Provided entries:
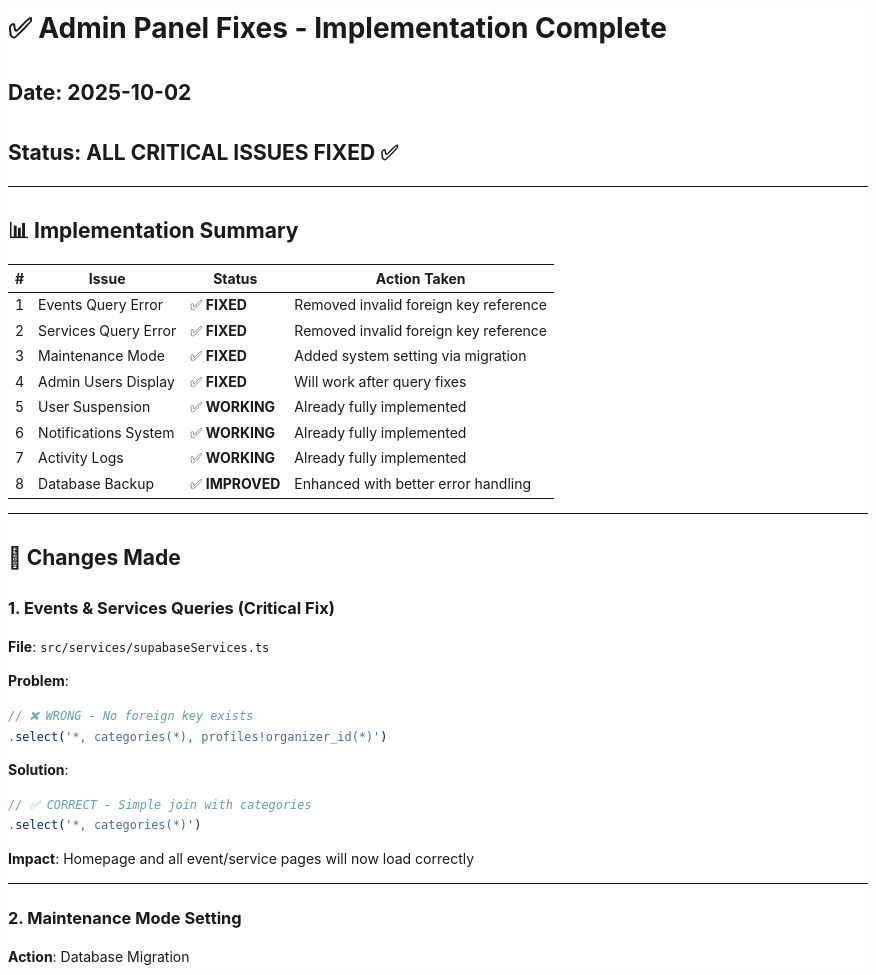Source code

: # ✅ Admin Panel Fixes - Implementation Complete

## Date: 2025-10-02
## Status: **ALL CRITICAL ISSUES FIXED** ✅

---

## 📊 Implementation Summary

| # | Issue | Status | Action Taken |
|---|-------|--------|--------------|
| 1 | Events Query Error | ✅ **FIXED** | Removed invalid foreign key reference |
| 2 | Services Query Error | ✅ **FIXED** | Removed invalid foreign key reference |
| 3 | Maintenance Mode | ✅ **FIXED** | Added system setting via migration |
| 4 | Admin Users Display | ✅ **FIXED** | Will work after query fixes |
| 5 | User Suspension | ✅ **WORKING** | Already fully implemented |
| 6 | Notifications System | ✅ **WORKING** | Already fully implemented |
| 7 | Activity Logs | ✅ **WORKING** | Already fully implemented |
| 8 | Database Backup | ✅ **IMPROVED** | Enhanced with better error handling |

---

## 🔧 Changes Made

### 1. **Events & Services Queries** (Critical Fix)
**File**: `src/services/supabaseServices.ts`

**Problem**: 
```javascript
// ❌ WRONG - No foreign key exists
.select('*, categories(*), profiles!organizer_id(*)')
```

**Solution**:
```javascript
// ✅ CORRECT - Simple join with categories
.select('*, categories(*)')
```

**Impact**: Homepage and all event/service pages will now load correctly

---

### 2. **Maintenance Mode Setting**
**Action**: Database Migration
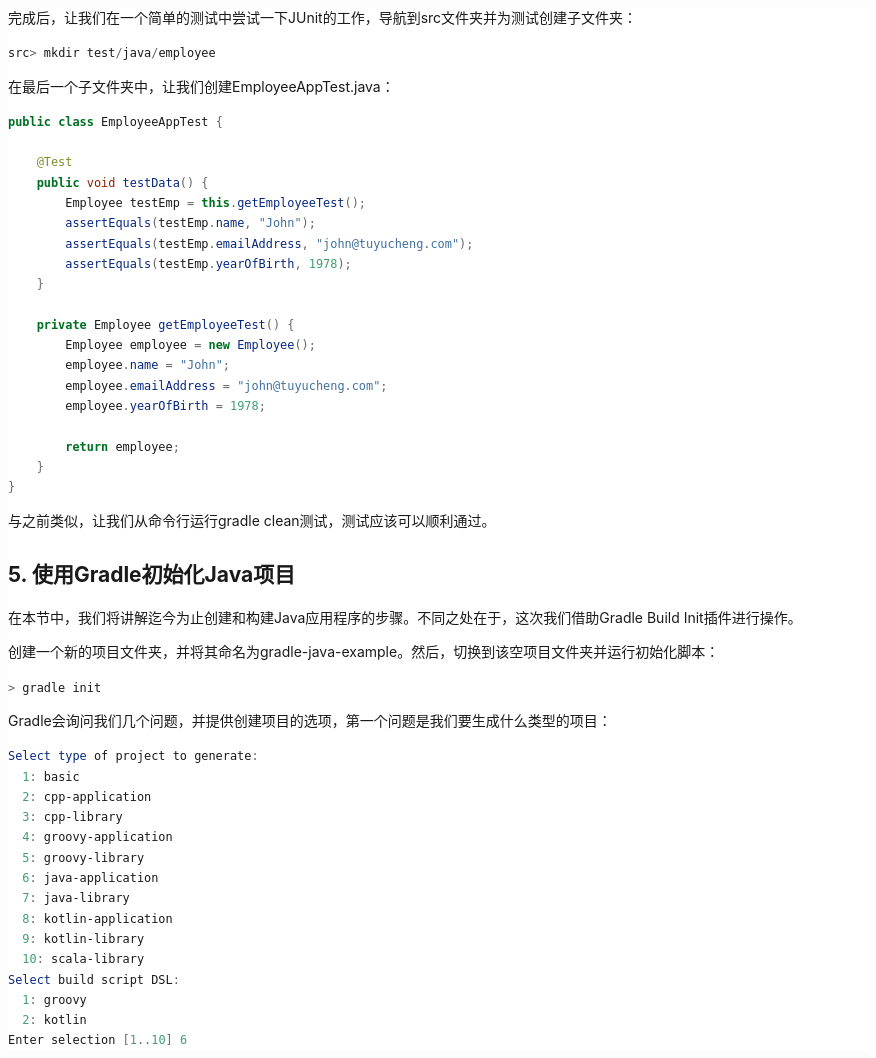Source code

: 完成后，让我们在一个简单的测试中尝试一下JUnit的工作，导航到src文件夹并为测试创建子文件夹：

```powershell
src> mkdir test/java/employee
```

在最后一个子文件夹中，让我们创建EmployeeAppTest.java：

```java
public class EmployeeAppTest {

    @Test
    public void testData() {
        Employee testEmp = this.getEmployeeTest();
        assertEquals(testEmp.name, "John");
        assertEquals(testEmp.emailAddress, "john@tuyucheng.com");
        assertEquals(testEmp.yearOfBirth, 1978);
    }

    private Employee getEmployeeTest() {
        Employee employee = new Employee();
        employee.name = "John";
        employee.emailAddress = "john@tuyucheng.com";
        employee.yearOfBirth = 1978;

        return employee;
    }
}
```

与之前类似，让我们从命令行运行gradle clean测试，测试应该可以顺利通过。

## 5. 使用Gradle初始化Java项目

在本节中，我们将讲解迄今为止创建和构建Java应用程序的步骤。不同之处在于，这次我们借助Gradle Build Init插件进行操作。

创建一个新的项目文件夹，并将其命名为gradle-java-example。然后，切换到该空项目文件夹并运行初始化脚本：

```powershell
> gradle init
```

Gradle会询问我们几个问题，并提供创建项目的选项，第一个问题是我们要生成什么类型的项目：

```powershell
Select type of project to generate:
  1: basic
  2: cpp-application
  3: cpp-library
  4: groovy-application
  5: groovy-library
  6: java-application
  7: java-library
  8: kotlin-application
  9: kotlin-library
  10: scala-library
Select build script DSL:
  1: groovy
  2: kotlin
Enter selection [1..10] 6
```
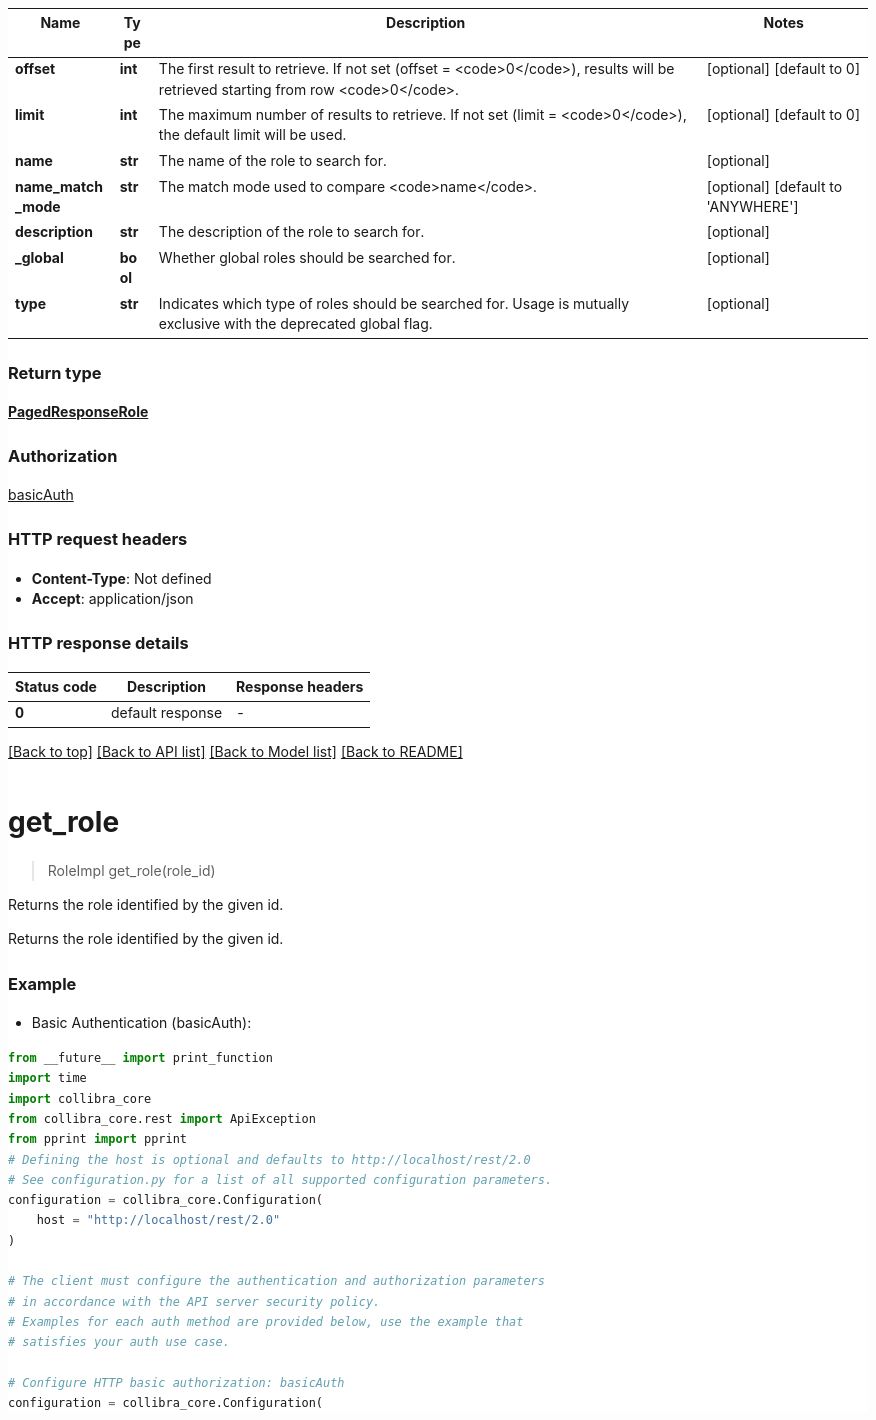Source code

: Name | Type | Description  | Notes
------------- | ------------- | ------------- | -------------
 **offset** | **int**| The first result to retrieve. If not set (offset &#x3D; &lt;code&gt;0&lt;/code&gt;), results will be retrieved starting from row &lt;code&gt;0&lt;/code&gt;. | [optional] [default to 0]
 **limit** | **int**| The maximum number of results to retrieve. If not set (limit &#x3D; &lt;code&gt;0&lt;/code&gt;), the default limit will be used. | [optional] [default to 0]
 **name** | **str**| The name of the role to search for. | [optional] 
 **name_match_mode** | **str**| The match mode used to compare &lt;code&gt;name&lt;/code&gt;. | [optional] [default to &#39;ANYWHERE&#39;]
 **description** | **str**| The description of the role to search for. | [optional] 
 **_global** | **bool**| Whether global roles should be searched for. | [optional] 
 **type** | **str**| Indicates which type of roles should be searched for. Usage is mutually exclusive with the deprecated global flag. | [optional] 

### Return type

[**PagedResponseRole**](PagedResponseRole.md)

### Authorization

[basicAuth](../README.md#basicAuth)

### HTTP request headers

 - **Content-Type**: Not defined
 - **Accept**: application/json

### HTTP response details
| Status code | Description | Response headers |
|-------------|-------------|------------------|
**0** | default response |  -  |

[[Back to top]](#) [[Back to API list]](../README.md#documentation-for-api-endpoints) [[Back to Model list]](../README.md#documentation-for-models) [[Back to README]](../README.md)

# **get_role**
> RoleImpl get_role(role_id)

Returns the role identified by the given id.

Returns the role identified by the given id.

### Example

* Basic Authentication (basicAuth):
```python
from __future__ import print_function
import time
import collibra_core
from collibra_core.rest import ApiException
from pprint import pprint
# Defining the host is optional and defaults to http://localhost/rest/2.0
# See configuration.py for a list of all supported configuration parameters.
configuration = collibra_core.Configuration(
    host = "http://localhost/rest/2.0"
)

# The client must configure the authentication and authorization parameters
# in accordance with the API server security policy.
# Examples for each auth method are provided below, use the example that
# satisfies your auth use case.

# Configure HTTP basic authorization: basicAuth
configuration = collibra_core.Configuration(
```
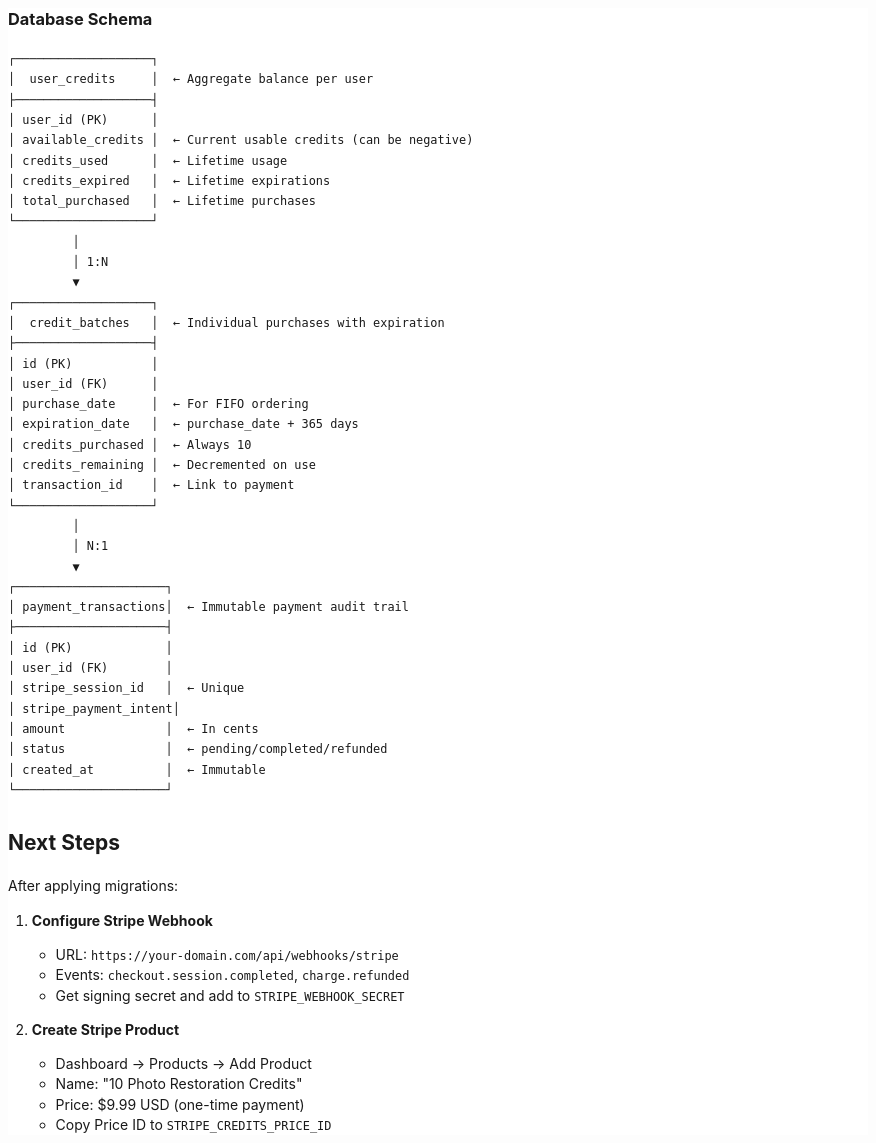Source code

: ### Database Schema

```
┌───────────────────┐
│  user_credits     │  ← Aggregate balance per user
├───────────────────┤
│ user_id (PK)      │
│ available_credits │  ← Current usable credits (can be negative)
│ credits_used      │  ← Lifetime usage
│ credits_expired   │  ← Lifetime expirations
│ total_purchased   │  ← Lifetime purchases
└───────────────────┘
         │
         │ 1:N
         ▼
┌───────────────────┐
│  credit_batches   │  ← Individual purchases with expiration
├───────────────────┤
│ id (PK)           │
│ user_id (FK)      │
│ purchase_date     │  ← For FIFO ordering
│ expiration_date   │  ← purchase_date + 365 days
│ credits_purchased │  ← Always 10
│ credits_remaining │  ← Decremented on use
│ transaction_id    │  ← Link to payment
└───────────────────┘
         │
         │ N:1
         ▼
┌─────────────────────┐
│ payment_transactions│  ← Immutable payment audit trail
├─────────────────────┤
│ id (PK)             │
│ user_id (FK)        │
│ stripe_session_id   │  ← Unique
│ stripe_payment_intent│
│ amount              │  ← In cents
│ status              │  ← pending/completed/refunded
│ created_at          │  ← Immutable
└─────────────────────┘
```

## Next Steps

After applying migrations:

1. **Configure Stripe Webhook**
   - URL: `https://your-domain.com/api/webhooks/stripe`
   - Events: `checkout.session.completed`, `charge.refunded`
   - Get signing secret and add to `STRIPE_WEBHOOK_SECRET`

2. **Create Stripe Product**
   - Dashboard → Products → Add Product
   - Name: "10 Photo Restoration Credits"
   - Price: $9.99 USD (one-time payment)
   - Copy Price ID to `STRIPE_CREDITS_PRICE_ID`
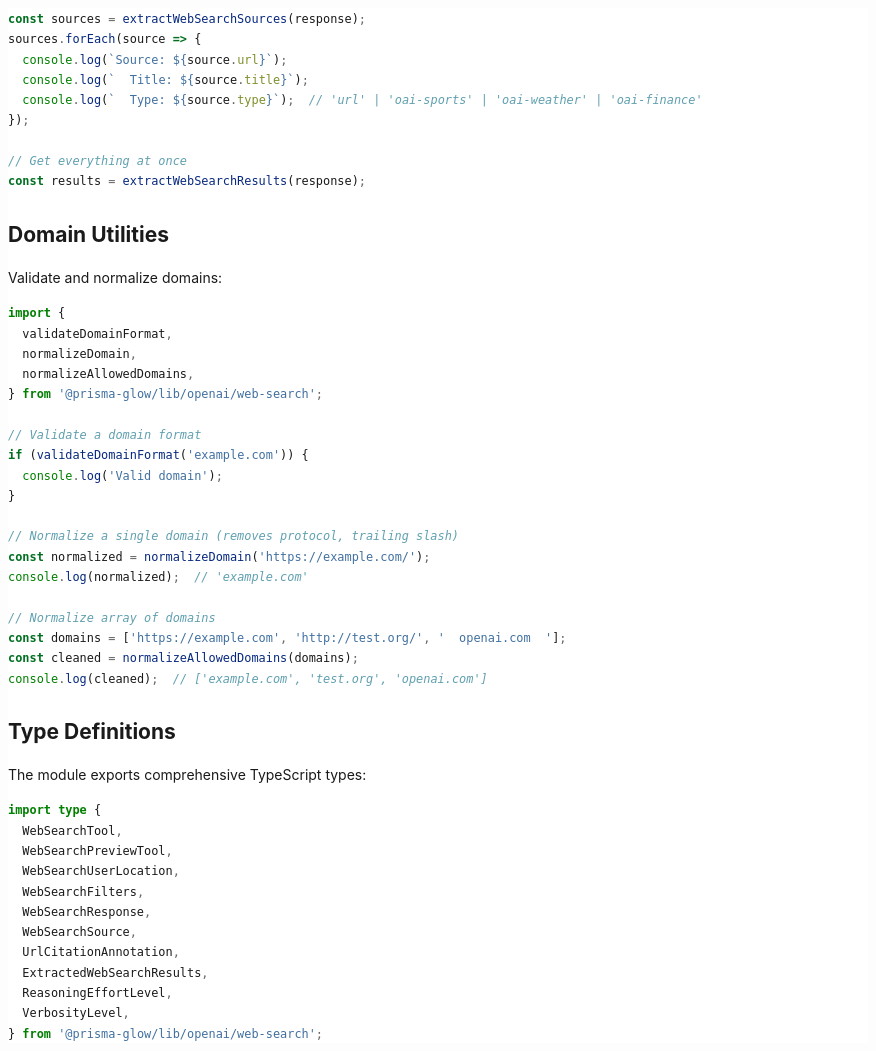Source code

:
```typescript
const sources = extractWebSearchSources(response);
sources.forEach(source => {
  console.log(`Source: ${source.url}`);
  console.log(`  Title: ${source.title}`);
  console.log(`  Type: ${source.type}`);  // 'url' | 'oai-sports' | 'oai-weather' | 'oai-finance'
});

// Get everything at once
const results = extractWebSearchResults(response);
```

## Domain Utilities

Validate and normalize domains:

```typescript
import {
  validateDomainFormat,
  normalizeDomain,
  normalizeAllowedDomains,
} from '@prisma-glow/lib/openai/web-search';

// Validate a domain format
if (validateDomainFormat('example.com')) {
  console.log('Valid domain');
}

// Normalize a single domain (removes protocol, trailing slash)
const normalized = normalizeDomain('https://example.com/');
console.log(normalized);  // 'example.com'

// Normalize array of domains
const domains = ['https://example.com', 'http://test.org/', '  openai.com  '];
const cleaned = normalizeAllowedDomains(domains);
console.log(cleaned);  // ['example.com', 'test.org', 'openai.com']
```

## Type Definitions

The module exports comprehensive TypeScript types:

```typescript
import type {
  WebSearchTool,
  WebSearchPreviewTool,
  WebSearchUserLocation,
  WebSearchFilters,
  WebSearchResponse,
  WebSearchSource,
  UrlCitationAnnotation,
  ExtractedWebSearchResults,
  ReasoningEffortLevel,
  VerbosityLevel,
} from '@prisma-glow/lib/openai/web-search';
```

Exercise details: Whenever a line above includes the string "emailAddress", copy it.

Response to the task:
        assertEquals(testEmp.emailAddress, "john@tuyucheng.com");
        employee.emailAddress = "john@tuyucheng.com";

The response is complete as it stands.